Task description:
Each record must be written out again exactly. Skip any picture it contains.

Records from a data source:

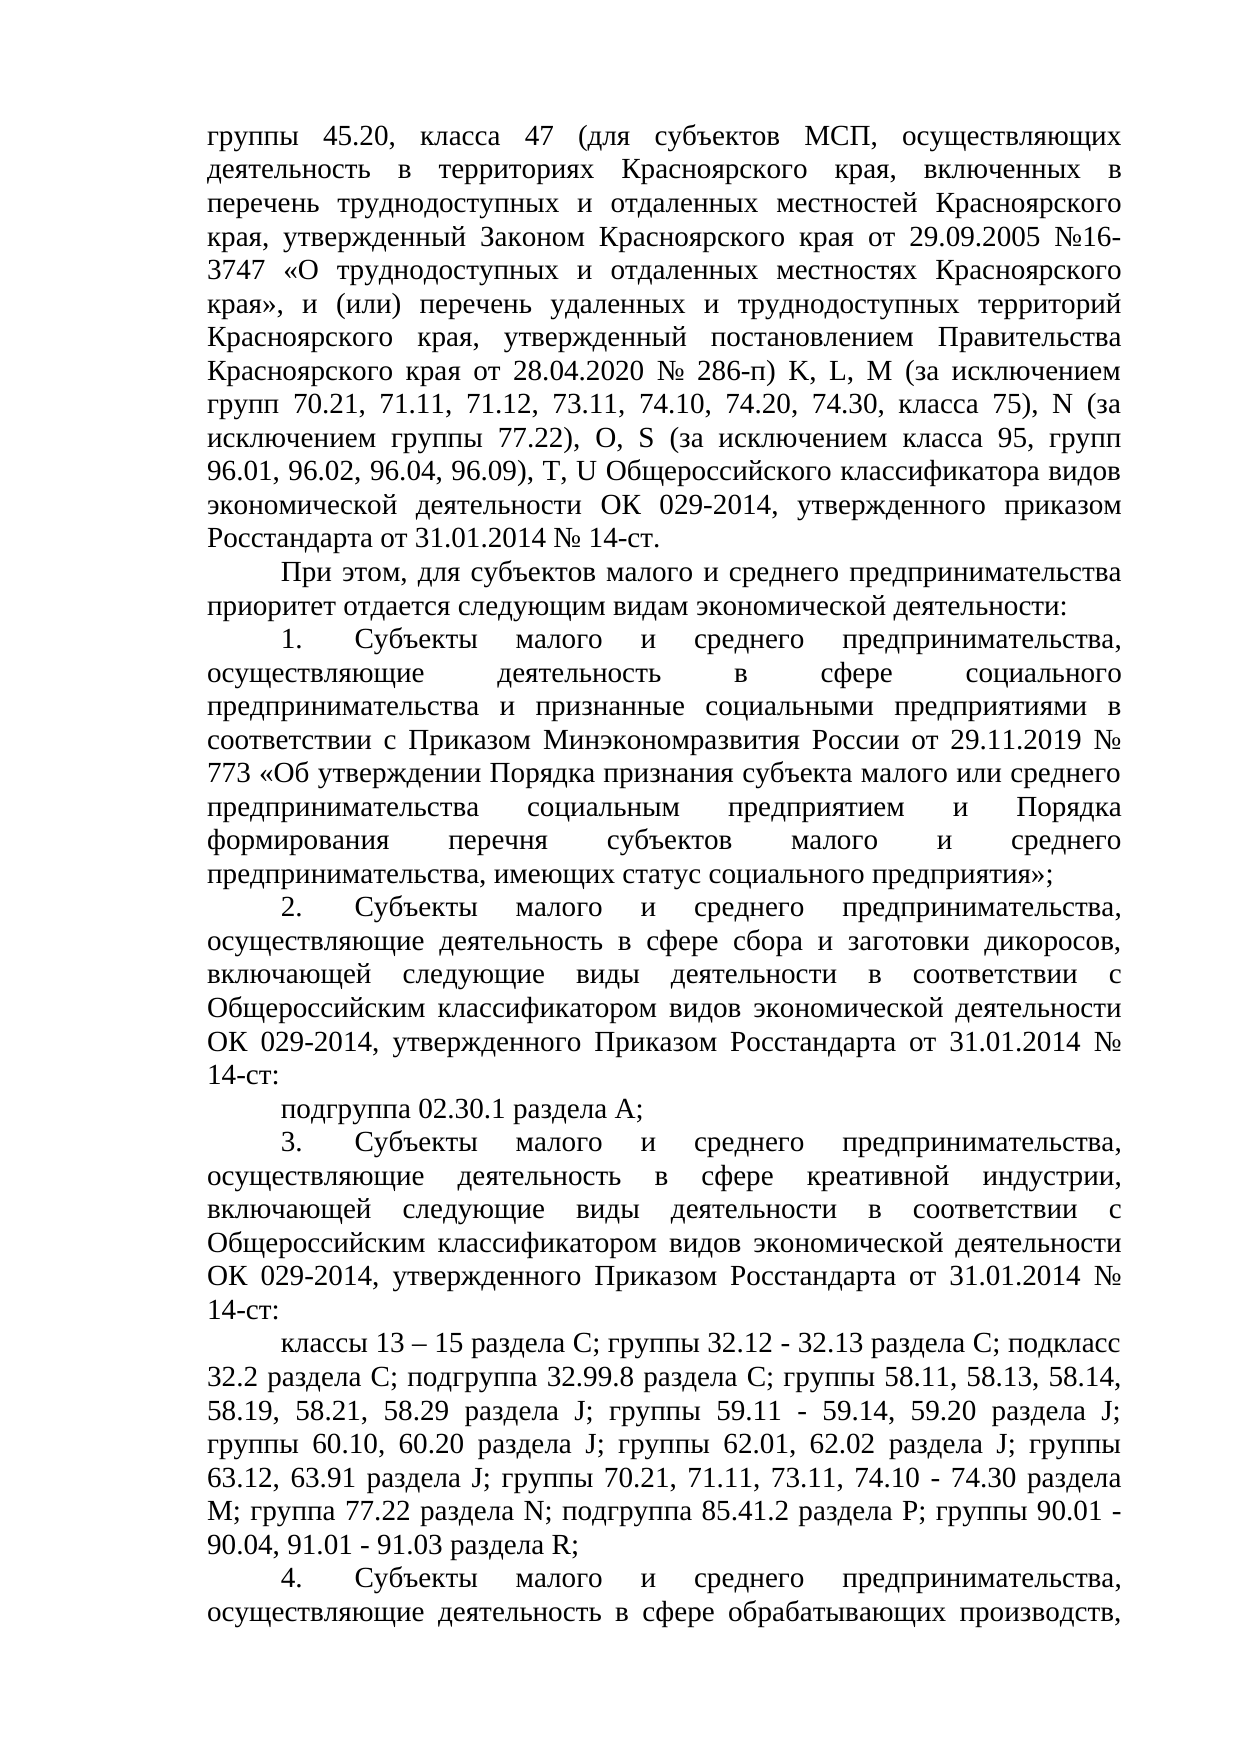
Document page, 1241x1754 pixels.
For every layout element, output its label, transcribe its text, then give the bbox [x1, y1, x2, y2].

text подгруппа 02.30.1 раздела А; [207, 1091, 1122, 1124]
text классы 13 – 15 раздела С; группы 32.12 - 32.13 раздела С; подкласс 32.2 раздела С; подгруппа 32.99.8 раздела С; группы 58.11, 58.13, 58.14, 58.19, 58.21, 58.29 раздела J; группы 59.11 - 59.14, 59.20 раздела J; группы 60.10, 60.20 раздела J; группы 62.01, 62.02 раздела J; группы 63.12, 63.91 раздела J; группы 70.21, 71.11, 73.11, 74.10 - 74.30 раздела М; группа 77.22 раздела N; подгруппа 85.41.2 раздела P; группы 90.01 - 90.04, 91.01 - 91.03 раздела R; [207, 1326, 1122, 1560]
text При этом, для субъектов малого и среднего предпринимательства приоритет отдается следующим видам экономической деятельности: [207, 554, 1122, 621]
text 3. Субъекты малого и среднего предпринимательства, осуществляющие деятельность в сфере креативной индустрии, включающей следующие виды деятельности в соответствии с Общероссийским классификатором видов экономической деятельности ОК 029-2014, утвержденного Приказом Росстандарта от 31.01.2014 № 14-ст: [207, 1124, 1122, 1326]
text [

Written response:
Document page, 1241x1754 pixels.
For every layout element, output its label, transcribe its text, then give the bbox [x1, y1, x2, y2].

text подгруппа 02.30.1 раздела А; [207, 1091, 1122, 1124]
text классы 13 – 15 раздела С; группы 32.12 - 32.13 раздела С; подкласс 32.2 раздела С; подгруппа 32.99.8 раздела С; группы 58.11, 58.13, 58.14, 58.19, 58.21, 58.29 раздела J; группы 59.11 - 59.14, 59.20 раздела J; группы 60.10, 60.20 раздела J; группы 62.01, 62.02 раздела J; группы 63.12, 63.91 раздела J; группы 70.21, 71.11, 73.11, 74.10 - 74.30 раздела М; группа 77.22 раздела N; подгруппа 85.41.2 раздела P; группы 90.01 - 90.04, 91.01 - 91.03 раздела R; [207, 1326, 1122, 1560]
text При этом, для субъектов малого и среднего предпринимательства приоритет отдается следующим видам экономической деятельности: [207, 554, 1122, 621]
text 3. Субъекты малого и среднего предпринимательства, осуществляющие деятельность в сфере креативной индустрии, включающей следующие виды деятельности в соответствии с Общероссийским классификатором видов экономической деятельности ОК 029-2014, утвержденного Приказом Росстандарта от 31.01.2014 № 14-ст: [207, 1124, 1122, 1326]
text [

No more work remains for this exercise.